▶ _Problem to solve_
Below are some records; return all of them exactly as they are.

The input: Begin

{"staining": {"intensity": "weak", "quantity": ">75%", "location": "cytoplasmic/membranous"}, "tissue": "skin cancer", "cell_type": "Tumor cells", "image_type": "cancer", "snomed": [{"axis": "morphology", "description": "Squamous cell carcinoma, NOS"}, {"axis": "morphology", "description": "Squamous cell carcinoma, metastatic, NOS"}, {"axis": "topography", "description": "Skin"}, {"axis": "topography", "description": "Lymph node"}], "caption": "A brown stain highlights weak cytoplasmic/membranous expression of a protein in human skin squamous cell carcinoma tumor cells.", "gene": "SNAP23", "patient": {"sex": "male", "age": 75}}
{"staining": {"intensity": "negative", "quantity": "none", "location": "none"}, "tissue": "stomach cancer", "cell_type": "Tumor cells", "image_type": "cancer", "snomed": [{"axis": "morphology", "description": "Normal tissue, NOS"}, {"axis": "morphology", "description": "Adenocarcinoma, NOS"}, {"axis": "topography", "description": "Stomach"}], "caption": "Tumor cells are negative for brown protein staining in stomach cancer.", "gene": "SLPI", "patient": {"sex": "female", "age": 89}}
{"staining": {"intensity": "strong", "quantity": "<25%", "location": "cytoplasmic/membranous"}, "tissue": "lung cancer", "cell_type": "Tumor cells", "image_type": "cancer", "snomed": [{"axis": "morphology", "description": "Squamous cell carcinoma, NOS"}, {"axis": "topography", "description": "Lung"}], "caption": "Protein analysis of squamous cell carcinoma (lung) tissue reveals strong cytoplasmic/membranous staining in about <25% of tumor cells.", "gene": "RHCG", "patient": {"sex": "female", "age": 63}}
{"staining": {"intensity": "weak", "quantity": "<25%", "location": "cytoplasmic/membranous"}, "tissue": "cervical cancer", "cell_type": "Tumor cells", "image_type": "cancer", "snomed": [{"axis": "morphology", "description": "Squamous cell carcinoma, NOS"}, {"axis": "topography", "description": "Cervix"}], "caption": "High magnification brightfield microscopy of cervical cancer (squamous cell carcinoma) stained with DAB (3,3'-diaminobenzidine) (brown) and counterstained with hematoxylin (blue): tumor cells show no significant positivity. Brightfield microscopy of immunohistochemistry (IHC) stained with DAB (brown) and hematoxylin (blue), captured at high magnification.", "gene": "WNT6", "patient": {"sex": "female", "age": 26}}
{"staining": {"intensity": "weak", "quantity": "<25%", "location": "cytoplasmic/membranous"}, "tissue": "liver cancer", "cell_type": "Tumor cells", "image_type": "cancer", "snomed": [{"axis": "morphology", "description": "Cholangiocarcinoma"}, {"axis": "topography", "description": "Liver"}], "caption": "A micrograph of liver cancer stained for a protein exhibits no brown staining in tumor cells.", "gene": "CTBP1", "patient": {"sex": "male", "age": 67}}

The input: End

▶ _Solution for this problem_
{"staining": {"intensity": "weak", "quantity": ">75%", "location": "cytoplasmic/membranous"}, "tissue": "skin cancer", "cell_type": "Tumor cells", "image_type": "cancer", "snomed": [{"axis": "morphology", "description": "Squamous cell carcinoma, NOS"}, {"axis": "morphology", "description": "Squamous cell carcinoma, metastatic, NOS"}, {"axis": "topography", "description": "Skin"}, {"axis": "topography", "description": "Lymph node"}], "caption": "A brown stain highlights weak cytoplasmic/membranous expression of a protein in human skin squamous cell carcinoma tumor cells.", "gene": "SNAP23", "patient": {"sex": "male", "age": 75}}
{"staining": {"intensity": "negative", "quantity": "none", "location": "none"}, "tissue": "stomach cancer", "cell_type": "Tumor cells", "image_type": "cancer", "snomed": [{"axis": "morphology", "description": "Normal tissue, NOS"}, {"axis": "morphology", "description": "Adenocarcinoma, NOS"}, {"axis": "topography", "description": "Stomach"}], "caption": "Tumor cells are negative for brown protein staining in stomach cancer.", "gene": "SLPI", "patient": {"sex": "female", "age": 89}}
{"staining": {"intensity": "strong", "quantity": "<25%", "location": "cytoplasmic/membranous"}, "tissue": "lung cancer", "cell_type": "Tumor cells", "image_type": "cancer", "snomed": [{"axis": "morphology", "description": "Squamous cell carcinoma, NOS"}, {"axis": "topography", "description": "Lung"}], "caption": "Protein analysis of squamous cell carcinoma (lung) tissue reveals strong cytoplasmic/membranous staining in about <25% of tumor cells.", "gene": "RHCG", "patient": {"sex": "female", "age": 63}}
{"staining": {"intensity": "weak", "quantity": "<25%", "location": "cytoplasmic/membranous"}, "tissue": "cervical cancer", "cell_type": "Tumor cells", "image_type": "cancer", "snomed": [{"axis": "morphology", "description": "Squamous cell carcinoma, NOS"}, {"axis": "topography", "description": "Cervix"}], "caption": "High magnification brightfield microscopy of cervical cancer (squamous cell carcinoma) stained with DAB (3,3'-diaminobenzidine) (brown) and counterstained with hematoxylin (blue): tumor cells show no significant positivity. Brightfield microscopy of immunohistochemistry (IHC) stained with DAB (brown) and hematoxylin (blue), captured at high magnification.", "gene": "WNT6", "patient": {"sex": "female", "age": 26}}
{"staining": {"intensity": "weak", "quantity": "<25%", "location": "cytoplasmic/membranous"}, "tissue": "liver cancer", "cell_type": "Tumor cells", "image_type": "cancer", "snomed": [{"axis": "morphology", "description": "Cholangiocarcinoma"}, {"axis": "topography", "description": "Liver"}], "caption": "A micrograph of liver cancer stained for a protein exhibits no brown staining in tumor cells.", "gene": "CTBP1", "patient": {"sex": "male", "age": 67}}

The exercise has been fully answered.